I wish you all the best and that you can thrive in your future relationships. From reading above, it sounds like you'll be looking for a mono relationship configuration in the future. I hope you find it when you are ready.

Evie
 
I tried so hard but I couldn't make it work for me. After all these years living together and him having sequential partners I ended it. It was heartbreakingly sad but it's been a month and I've survived.
Wow, so you sure made it past that July in 2014! What made you hold on so much longer? How did you survive?

I am not judging, as I *knew* I needed to leave my ex-h in 2000, but it took me 8 more years to really feel ready, to feel strong, to feel like the kids would experience less trauma...

I hope happier, calmer and more authentic times are on your horizon, as they were for me when I made the change.
 
Thank you everyone that responded. I've read your posts all these years up to the last six months. I've learned amazing things from this forum and from Alanon things I couldn't have learned any other way if I weren't in this relationship or it would've taken me much longer.

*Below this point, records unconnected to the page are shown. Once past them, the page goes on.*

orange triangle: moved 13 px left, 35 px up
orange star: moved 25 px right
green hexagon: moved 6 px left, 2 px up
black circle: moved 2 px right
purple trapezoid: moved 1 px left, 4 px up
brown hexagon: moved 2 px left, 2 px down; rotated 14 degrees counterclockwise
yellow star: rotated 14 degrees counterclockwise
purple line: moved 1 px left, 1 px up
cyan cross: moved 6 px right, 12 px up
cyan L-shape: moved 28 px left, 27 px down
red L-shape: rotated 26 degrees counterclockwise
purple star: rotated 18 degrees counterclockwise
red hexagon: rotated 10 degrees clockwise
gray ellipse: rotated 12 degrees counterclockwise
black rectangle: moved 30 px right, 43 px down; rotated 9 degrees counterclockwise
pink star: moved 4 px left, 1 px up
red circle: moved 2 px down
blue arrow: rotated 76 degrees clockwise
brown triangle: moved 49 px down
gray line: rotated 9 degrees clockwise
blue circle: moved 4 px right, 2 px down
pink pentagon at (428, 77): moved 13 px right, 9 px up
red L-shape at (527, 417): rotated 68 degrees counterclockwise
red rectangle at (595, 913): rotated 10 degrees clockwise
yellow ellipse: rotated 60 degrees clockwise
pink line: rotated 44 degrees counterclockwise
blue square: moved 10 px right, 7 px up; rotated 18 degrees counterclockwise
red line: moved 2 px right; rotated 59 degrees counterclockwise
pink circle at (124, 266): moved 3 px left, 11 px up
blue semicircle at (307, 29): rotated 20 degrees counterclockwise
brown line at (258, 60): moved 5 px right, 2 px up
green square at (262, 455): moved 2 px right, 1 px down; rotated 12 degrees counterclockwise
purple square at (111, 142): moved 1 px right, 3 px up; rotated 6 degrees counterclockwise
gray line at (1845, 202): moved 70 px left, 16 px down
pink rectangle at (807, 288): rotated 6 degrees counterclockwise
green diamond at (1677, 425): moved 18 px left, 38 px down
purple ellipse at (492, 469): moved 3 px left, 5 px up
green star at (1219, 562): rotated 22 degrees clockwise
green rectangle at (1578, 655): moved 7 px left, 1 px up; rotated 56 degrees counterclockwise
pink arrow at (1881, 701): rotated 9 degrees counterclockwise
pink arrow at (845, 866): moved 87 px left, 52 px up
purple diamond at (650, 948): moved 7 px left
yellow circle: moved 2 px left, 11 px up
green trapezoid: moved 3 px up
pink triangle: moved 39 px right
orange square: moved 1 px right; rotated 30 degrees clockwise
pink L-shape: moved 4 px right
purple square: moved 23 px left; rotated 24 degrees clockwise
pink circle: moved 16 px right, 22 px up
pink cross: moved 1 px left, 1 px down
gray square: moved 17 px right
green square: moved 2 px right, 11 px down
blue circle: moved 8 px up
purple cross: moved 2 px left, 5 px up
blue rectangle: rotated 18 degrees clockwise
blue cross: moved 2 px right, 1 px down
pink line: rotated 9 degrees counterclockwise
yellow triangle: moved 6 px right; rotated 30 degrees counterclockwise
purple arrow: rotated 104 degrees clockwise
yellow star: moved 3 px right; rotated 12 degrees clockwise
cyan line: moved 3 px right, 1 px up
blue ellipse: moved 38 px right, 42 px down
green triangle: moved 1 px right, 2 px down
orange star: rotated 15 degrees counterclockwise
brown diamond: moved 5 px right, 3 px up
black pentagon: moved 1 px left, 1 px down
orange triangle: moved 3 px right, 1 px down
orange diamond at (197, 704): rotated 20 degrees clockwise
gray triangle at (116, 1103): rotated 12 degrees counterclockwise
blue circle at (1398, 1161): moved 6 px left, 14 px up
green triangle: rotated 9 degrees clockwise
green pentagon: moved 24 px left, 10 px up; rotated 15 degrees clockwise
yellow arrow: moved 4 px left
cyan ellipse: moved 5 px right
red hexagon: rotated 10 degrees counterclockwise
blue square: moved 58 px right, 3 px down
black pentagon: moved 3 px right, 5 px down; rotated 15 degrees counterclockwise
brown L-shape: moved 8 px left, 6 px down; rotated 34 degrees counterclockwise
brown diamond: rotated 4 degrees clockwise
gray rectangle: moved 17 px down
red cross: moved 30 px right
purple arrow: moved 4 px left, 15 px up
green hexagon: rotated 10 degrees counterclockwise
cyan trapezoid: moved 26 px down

I learned great things but I wasn't happy or calm or authentic. I'm not going to think about them as wasted years because there were many many many beautiful times and that's how I stayed. But the price was too high. I used so much energy to fit into his life to adjust to his needs. And I got lost.
 
I hope you enjoy finding yourself again, becoming you again. I wish you all the very best.
 
Yes. Subsuming yourself to a relationship, getting lost, losing your authentic self.... that price is too high.

I'm glad you have learned things along the way that help you and are thinking about a new future. Wishing you well!